A fluorescent reporter model for the visualization and characterization of TDC

TDC are hematopoietic cells that combine dendritic cell (DC) and conventional T cell markers and functional properties. They were identified in secondary lymphoid organs (SLOs) of naïve mice as cells expressing CD11c, major histocompatibility molecule (MHC)-II, and the T cell receptor (TCR)  chain. Despite thorough characterization as to their potential functional properties, a physiological role for TDC remains to be determined. Unfortunately, using CD11c as a marker for TDC has the caveat of its upregulation on different cells, including T cells, upon activation. Therefore, a more specific marker is needed to further investigate TDC functions in peripheral organs in different pathological settings. Here we took advantage of Zbtb46-GFP reporter mice to explore the frequency and localization of TDC in peripheral tissues at steady state and upon viral infection. RNA sequencing analysis confirmed that TDC identified with this reporter model have a gene signature that is distinct from conventional T cells and DC. In addition, frequency and total numbers of TDC in the SLOs recapitulated those found using CD11c as a marker. This reporter model allowed for identification of TDC in situ not only in SLOs but also in the liver and lung of naïve mice. Interestingly, we found that TDC numbers in the SLOs increased upon viral infection, suggesting that TDC might play a role during viral infections. In conclusion, we propose a visualization strategy that might shed light on the physiological role of TDC in several pathological contexts, including infection and cancer.

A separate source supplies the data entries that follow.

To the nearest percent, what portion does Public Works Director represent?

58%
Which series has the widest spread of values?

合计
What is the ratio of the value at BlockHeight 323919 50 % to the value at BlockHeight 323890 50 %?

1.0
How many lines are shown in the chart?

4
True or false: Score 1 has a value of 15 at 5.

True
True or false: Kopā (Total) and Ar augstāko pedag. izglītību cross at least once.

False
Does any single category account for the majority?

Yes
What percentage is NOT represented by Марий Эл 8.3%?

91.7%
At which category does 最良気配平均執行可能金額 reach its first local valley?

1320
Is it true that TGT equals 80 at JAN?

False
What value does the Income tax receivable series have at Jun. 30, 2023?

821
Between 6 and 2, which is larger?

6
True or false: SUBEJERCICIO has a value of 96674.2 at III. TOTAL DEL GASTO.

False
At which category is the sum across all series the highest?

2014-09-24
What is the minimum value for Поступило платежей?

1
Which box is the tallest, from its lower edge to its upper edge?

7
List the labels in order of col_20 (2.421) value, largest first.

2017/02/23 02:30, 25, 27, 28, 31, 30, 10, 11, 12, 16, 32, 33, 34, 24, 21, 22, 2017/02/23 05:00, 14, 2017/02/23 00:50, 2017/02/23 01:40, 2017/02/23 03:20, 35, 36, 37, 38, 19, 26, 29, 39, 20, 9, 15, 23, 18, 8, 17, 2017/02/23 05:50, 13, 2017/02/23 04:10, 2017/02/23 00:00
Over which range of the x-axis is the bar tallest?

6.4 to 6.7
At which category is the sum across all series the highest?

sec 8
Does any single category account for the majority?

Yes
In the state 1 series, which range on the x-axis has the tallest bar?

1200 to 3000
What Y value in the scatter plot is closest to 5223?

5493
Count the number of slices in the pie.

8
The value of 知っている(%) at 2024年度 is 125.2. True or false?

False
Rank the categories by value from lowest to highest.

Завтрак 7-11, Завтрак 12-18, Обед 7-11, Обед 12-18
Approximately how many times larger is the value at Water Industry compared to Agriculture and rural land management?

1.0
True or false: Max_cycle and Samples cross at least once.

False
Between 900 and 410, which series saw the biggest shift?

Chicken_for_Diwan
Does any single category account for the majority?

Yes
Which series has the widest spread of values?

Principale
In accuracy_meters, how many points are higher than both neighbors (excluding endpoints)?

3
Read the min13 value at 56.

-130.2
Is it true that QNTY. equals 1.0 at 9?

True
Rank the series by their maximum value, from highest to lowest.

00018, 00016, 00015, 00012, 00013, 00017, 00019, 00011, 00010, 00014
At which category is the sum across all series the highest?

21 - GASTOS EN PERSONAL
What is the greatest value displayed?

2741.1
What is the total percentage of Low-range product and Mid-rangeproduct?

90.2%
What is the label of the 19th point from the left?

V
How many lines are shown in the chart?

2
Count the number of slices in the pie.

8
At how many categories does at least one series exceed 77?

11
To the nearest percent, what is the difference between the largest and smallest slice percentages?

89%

TDC（树突状细胞相关T细胞）是一类兼具树突状细胞（DC）和传统T细胞标志物及功能特性的造血细胞。它们在未接触过抗原的幼鼠的次级淋巴器官（SLOs）中被鉴定为表达CD11c、主要组织相容性分子（MHC）-II和T细胞受体（TCR）β链的细胞。尽管对其潜在的功能特性已进行了详尽的描述，但TDC的生理作用尚待确定。遗憾的是，以CD11c作为TDC标志物存在其局限性，即其在激活后会在包括T细胞在内的多种细胞上上调。因此，需要一种更特异的标志物来进一步研究TDC在不同病理状态下的外周器官功能。本研究利用Zbtb46-GFP报告小鼠的优势，探讨了TDC在稳态和病毒感染后外周组织的频率和定位。RNA测序分析证实，使用此报告模型鉴定的TDC具有与常规T细胞和DC不同的基因特征。此外，SLOs中TDC的频率和总数与使用CD11c作为标志物时观察到的一致。此报告模型不仅允许在SLOs中，而且能够在幼鼠的肝脏和肺中定位TDC。有趣的是，我们发现病毒感染后SLOs中的TDC数量增加，这表明TDC可能在病毒感染过程中发挥作用。综上所述，我们提出了一种可视化策略，该策略可能有助于阐明TDC在包括感染和癌症在内的多种病理环境中的生理作用。